Do aeroporto, a rainha embarcou no iate real HMY Britannia rumo à Enseada de Botafogo. A embarcação serviria de hospedagem e local de descanso durante sua estada no Rio. O primeiro compromisso foi um coquetel no Iate Clube, onde foi recebida pelo comodoro e pelas socialites com os rapapés de sempre. A programação do primeiro dia terminou com um jantar para 50 convidados a bordo do Britannia.
Partiu Botafogo!
Na manhã do dia seguinte, a rainha passeou por Botafogo em carro aberto, sendo saudada por populares nas ruas do bairro, e conheceu alguns pontos turísticos – entre eles a Praia de Botafogo e o Mirante Dona Marta –; visitou a igreja anglicana Christ Church e a British School, ambas localizadas no número 99 da rua Real Grandeza; e inspecionou um terreno do consulado britânico no Morro Dona Marta, onde seria construída uma creche comunitária.

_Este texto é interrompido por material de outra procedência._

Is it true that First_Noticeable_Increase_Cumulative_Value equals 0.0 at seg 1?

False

À tarde, a rainha foi até o bairro do Caju, onde deu o início simbólico à construção da ponte Rio-Niterói. As obras seriam concluídas, com atraso e superfaturamento, seis anos depois.
À noite, o consulado britânico ofereceu à rainha e a sua comitiva uma recepção no número 360 da rua São Clemente*, mansão de Botafogo onde havia funcionado a embaixada britânica antes da mudança da capital federal para Brasília. O evento teve participações do violonista Baden Powell, da cantora Eliana Pittman e de passistas e ritmistas da Mangueira, inaugurando a tradição da família real britânica de passar vergonha tentando sambar.

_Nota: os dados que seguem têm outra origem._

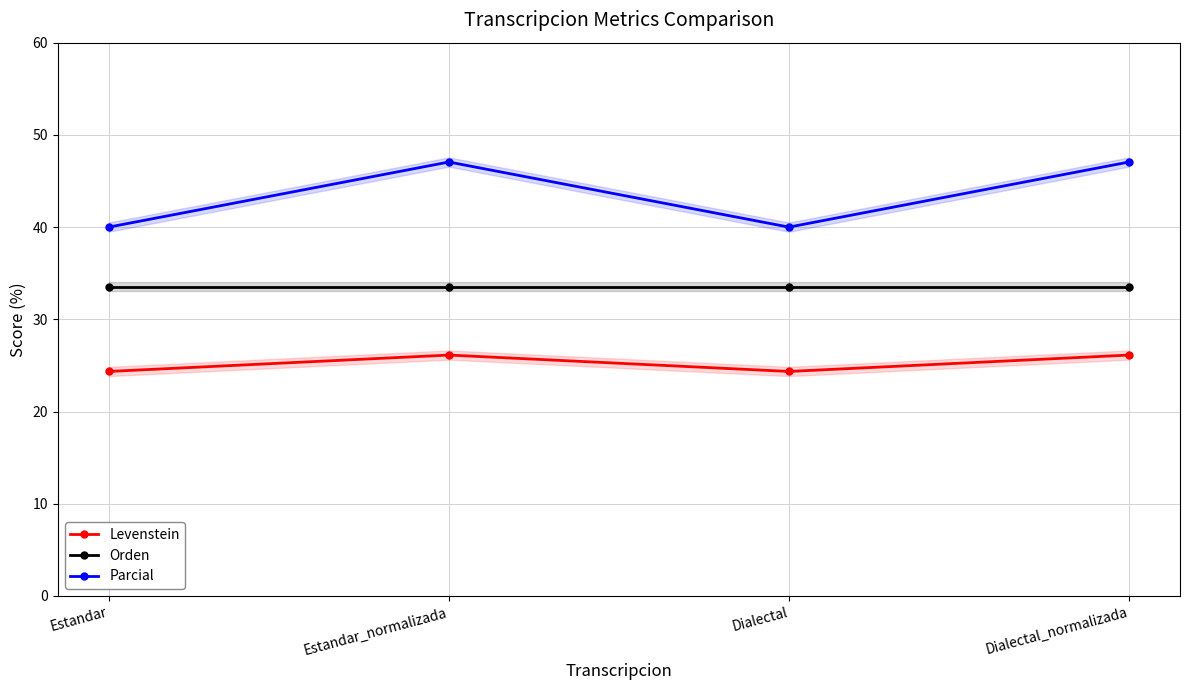

Where is Levenstein nearest to the value 25?

Estandar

No domingo, último dia da programação oficial, a rainha retornou à Christ Church para um serviço religioso e à mansão da São Clemente para apresentação do corpo de funcionários do consulado.
Pela tarde, a rainha foi ao Maracanã para assistir à disputa do Torneio Rio-São Paulo, vencido pelos paulistas. Coube à Sua Majestade entregar a taça ao Rei Pelé.
Após a partida da comitiva, o que não andava bem ficou muito pior. No dia 13 de dezembro, entrou em vigor o Ato Institucional nº 5, que deu poderes ao Executivo federal para fechar o Congresso e as assembleias legislativas, autorizando o presidente a governar por meio de decretos e inaugurando o período mais tenebroso da história do Brasil.
A calma das águas da Enseada de Botafogo era ilusória.
* Em 1975, a mansão foi vendida vazia para a prefeitura do Rio, que a transformou no Palácio da Cidade, local de trabalho do prefeito e de recepções oficiais do governo municipal.